- **Teks yang Diberikan**
- - - - - - -
Dalam acara Penutupan Musyawarah Nasional VI Partai Keadilan Sejahtera (PKS), di Hotel Sultan, Jakarta, Senin 29 September 2025 yang lalu dilansir dari nasional.kompas.com (29 September 2025), Presiden Prabowo Subianto mengatakan telah menutup 1.000 tambang ilegal yang ada di Kepulauan Bangka Belitung. Pada 1 September 2025, dirinya pun memerintahkan Tentara Nasional Indonesia (TNI), Kepolisian Negara Republik Indonesia (Polri), dan Direktorat Jenderal Bea Cukai Kementerian Keuangan untuk menggelar operasi penutupan jalur penyelundupan timah yang ditambang secara ilegal dari 1.000 lokasi tersebut. Sekitar 80 persen timah yang diselundupkan berhasil ditutup dalam operasi ini.
Presiden Prabowo juga menyebutkan bahwa penutupan tambang timah ilegal dan blokade jalur-jalur penyelundupan di wilayah Kepulauan Bangka Belitung tersebut akan berpotensi menyelamatkan keuangan negara hingga Rp22 triliun pada periode September-Desember 2025 dan mencapai Rp45 triliun hingga tahun 2026 (ANTARA, 29 September 2025). Keseriusan Presiden Prabowo dalam menutup tambang ilegal ini juga terlihat ketika Presiden memanggil sejumlah Menteri Kabinet Merah Putih (KMP) dan beberapa kepala lembaga ke kediaman pribadinya di Hambalang, Kabupaten Bogor, Jawa Barat, pada Selasa malam, 19 Agustus 2025 (setneg.go.id, 19 Agustus 2025). Adapun yang hadir pada saat itu diantaranya Menteri Koordinator Bidang Pangan Zulkifli Hasan, Menteri Dalam Negeri Tito Karnavian, Menteri Energi dan Sumber Daya Mineral Bahlil Lahadalia, Menteri Luar Negeri Sugiono, Menteri Sekretaris Negara Prasetyo Hadi, Jaksa Agung ST Burhanuddin, Kapolri Jenderal Listyo Sigit Prabowo, dan Panglima TNI Jenderal Agus Subiyanto.
- - - - - - -
- **Data yang Ditampilkan**
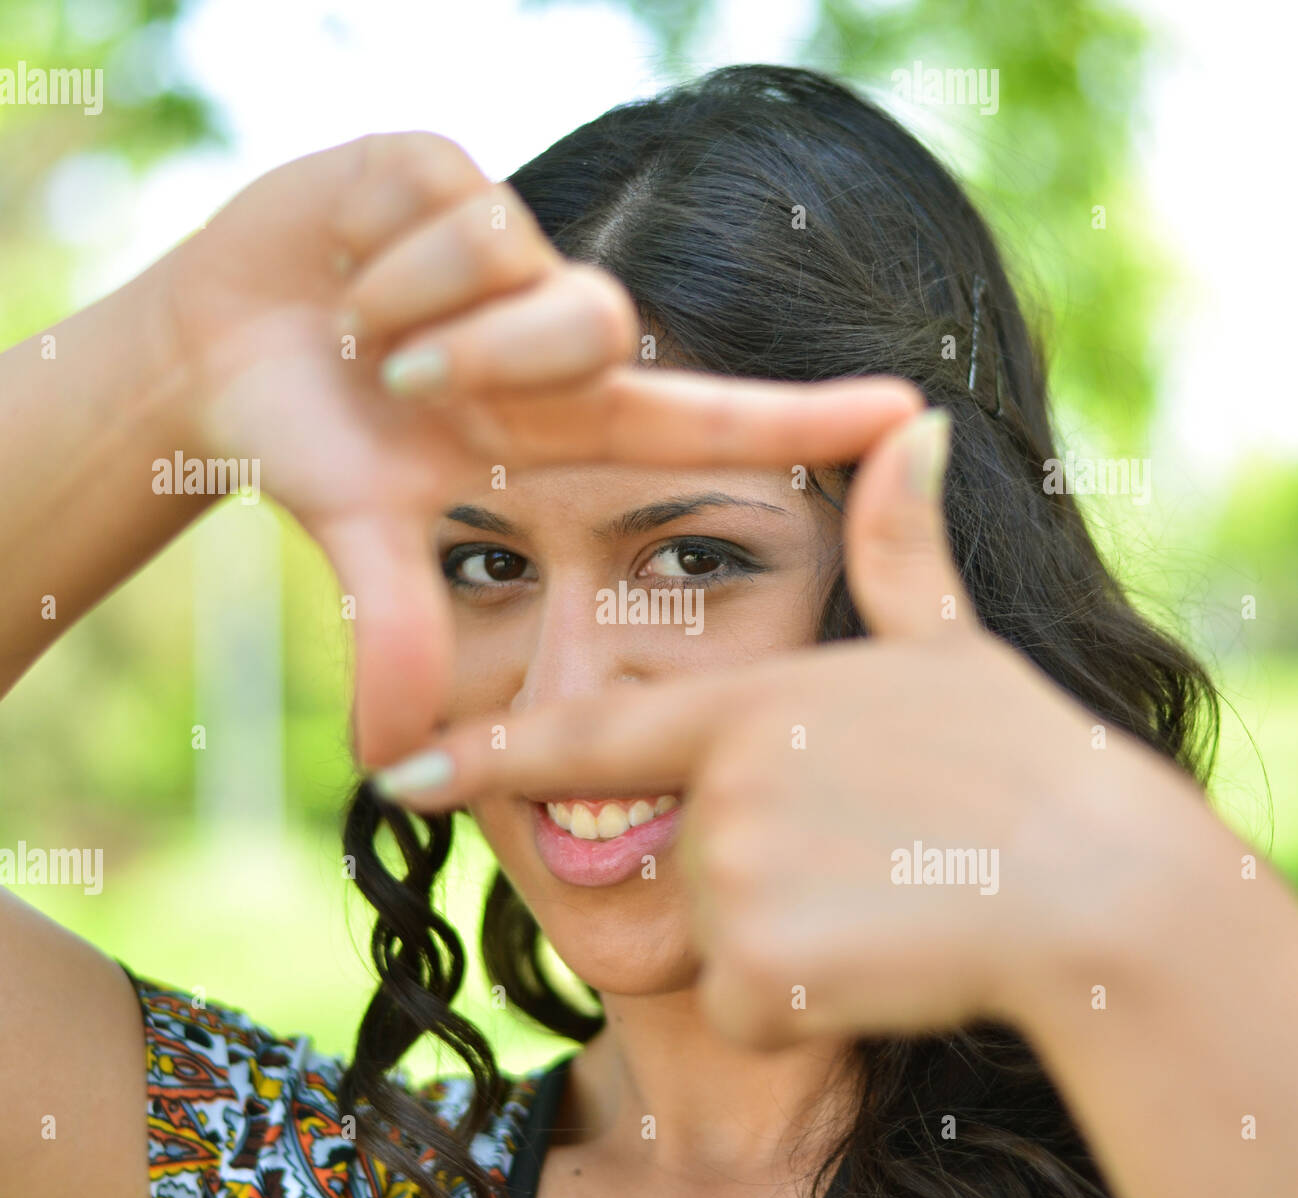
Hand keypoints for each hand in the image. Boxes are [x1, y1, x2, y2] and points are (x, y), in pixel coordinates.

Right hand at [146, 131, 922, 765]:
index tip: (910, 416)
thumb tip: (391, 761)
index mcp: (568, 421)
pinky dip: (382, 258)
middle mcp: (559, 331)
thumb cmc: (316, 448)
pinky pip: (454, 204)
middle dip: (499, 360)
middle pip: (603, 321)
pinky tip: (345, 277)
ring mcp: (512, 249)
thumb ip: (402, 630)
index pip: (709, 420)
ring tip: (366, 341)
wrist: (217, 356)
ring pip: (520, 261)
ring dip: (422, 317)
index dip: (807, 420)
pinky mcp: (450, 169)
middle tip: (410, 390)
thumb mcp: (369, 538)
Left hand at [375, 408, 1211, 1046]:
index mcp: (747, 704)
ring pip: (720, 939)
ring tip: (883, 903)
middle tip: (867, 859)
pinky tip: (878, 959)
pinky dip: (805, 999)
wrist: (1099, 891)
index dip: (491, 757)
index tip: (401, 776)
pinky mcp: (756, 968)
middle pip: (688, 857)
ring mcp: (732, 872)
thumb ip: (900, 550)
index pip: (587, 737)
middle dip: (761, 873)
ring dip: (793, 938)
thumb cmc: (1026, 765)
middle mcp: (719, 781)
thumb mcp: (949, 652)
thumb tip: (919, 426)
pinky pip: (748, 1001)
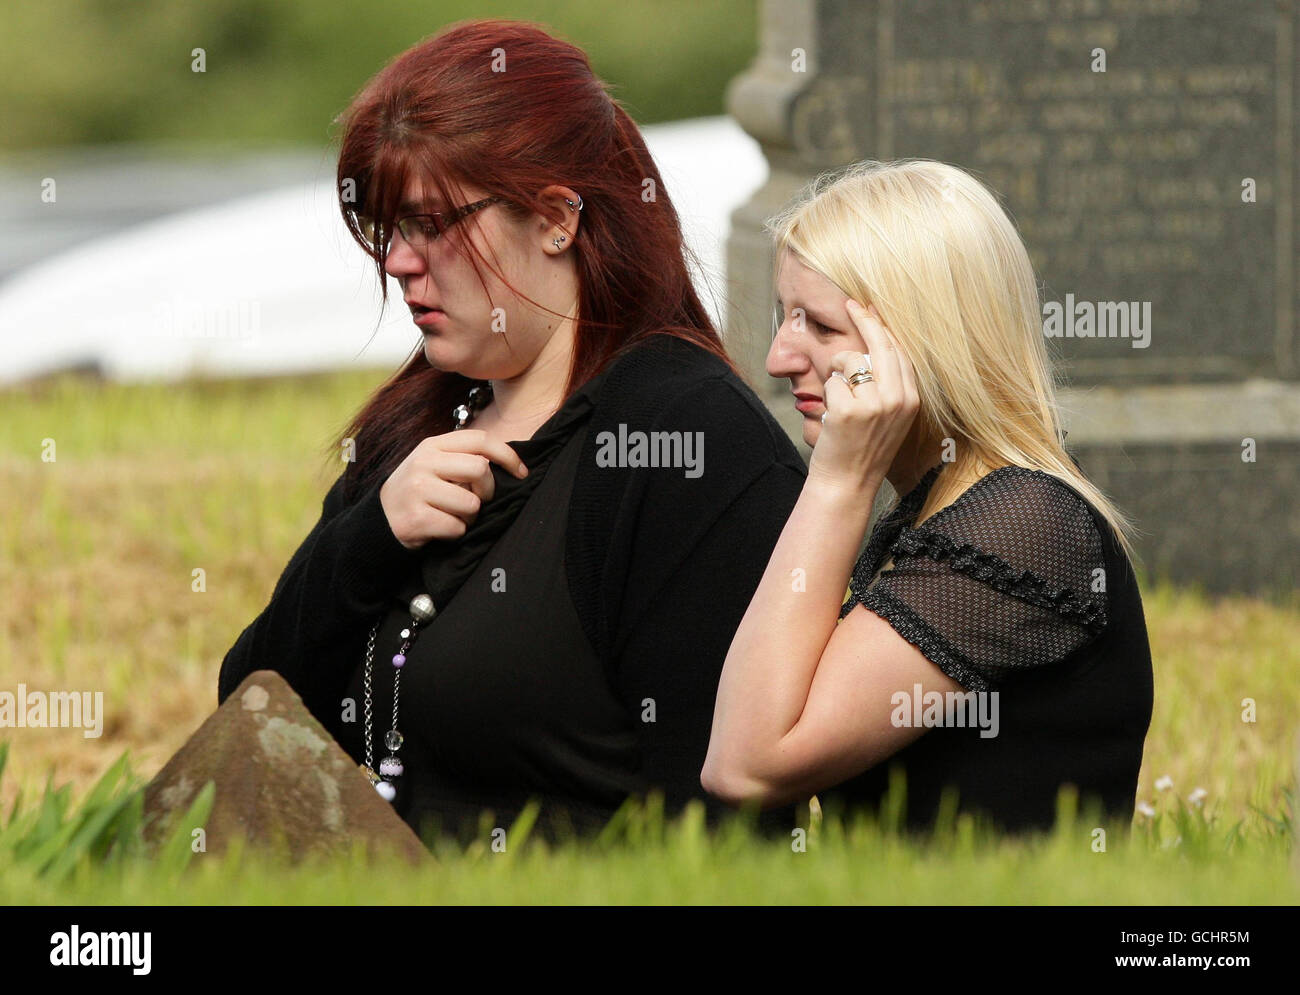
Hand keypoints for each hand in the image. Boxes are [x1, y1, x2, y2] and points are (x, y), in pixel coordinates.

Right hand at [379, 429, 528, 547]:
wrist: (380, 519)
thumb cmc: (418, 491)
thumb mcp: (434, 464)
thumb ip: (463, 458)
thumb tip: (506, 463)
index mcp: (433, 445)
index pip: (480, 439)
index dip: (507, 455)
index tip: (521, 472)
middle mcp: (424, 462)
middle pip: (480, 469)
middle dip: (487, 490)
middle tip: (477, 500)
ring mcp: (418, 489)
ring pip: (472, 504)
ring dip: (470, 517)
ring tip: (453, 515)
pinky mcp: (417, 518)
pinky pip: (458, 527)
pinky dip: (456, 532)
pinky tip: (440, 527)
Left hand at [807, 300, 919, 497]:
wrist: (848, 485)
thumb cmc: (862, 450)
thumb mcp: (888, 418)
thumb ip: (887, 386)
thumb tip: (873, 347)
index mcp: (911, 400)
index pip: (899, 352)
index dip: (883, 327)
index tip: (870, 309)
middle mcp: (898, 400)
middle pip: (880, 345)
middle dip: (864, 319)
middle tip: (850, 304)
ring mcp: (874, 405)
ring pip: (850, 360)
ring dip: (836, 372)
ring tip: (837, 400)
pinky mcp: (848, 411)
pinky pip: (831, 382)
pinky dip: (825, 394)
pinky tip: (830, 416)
- - - - - - -
- **Tujuan Latihan**
Lanjutkan teks tentang penutupan tambang timah ilegal di Bangka Belitung, mulai setelah kalimat terakhirnya.

- **Jawaban Anda**
Dilansir dari situs Kementerian Sekretariat Negara Republik Indonesia (setneg.go.id, 19 Agustus 2025), Sekretaris Kabinet Republik Indonesia, Teddy Indra Wijaya, menuturkan bahwa pertemuan yang dilakukan selama lebih dari empat jam tersebut membahas soal penertiban kawasan hutan dan tambang ilegal. Presiden Prabowo dalam Pidato Kenegaraan beberapa waktu lalu juga dengan tegas berkomitmen untuk menindak siapa pun yang melanggar hukum, tanpa memandang status maupun kekuatan ekonomi (setneg.go.id, 19 Agustus 2025).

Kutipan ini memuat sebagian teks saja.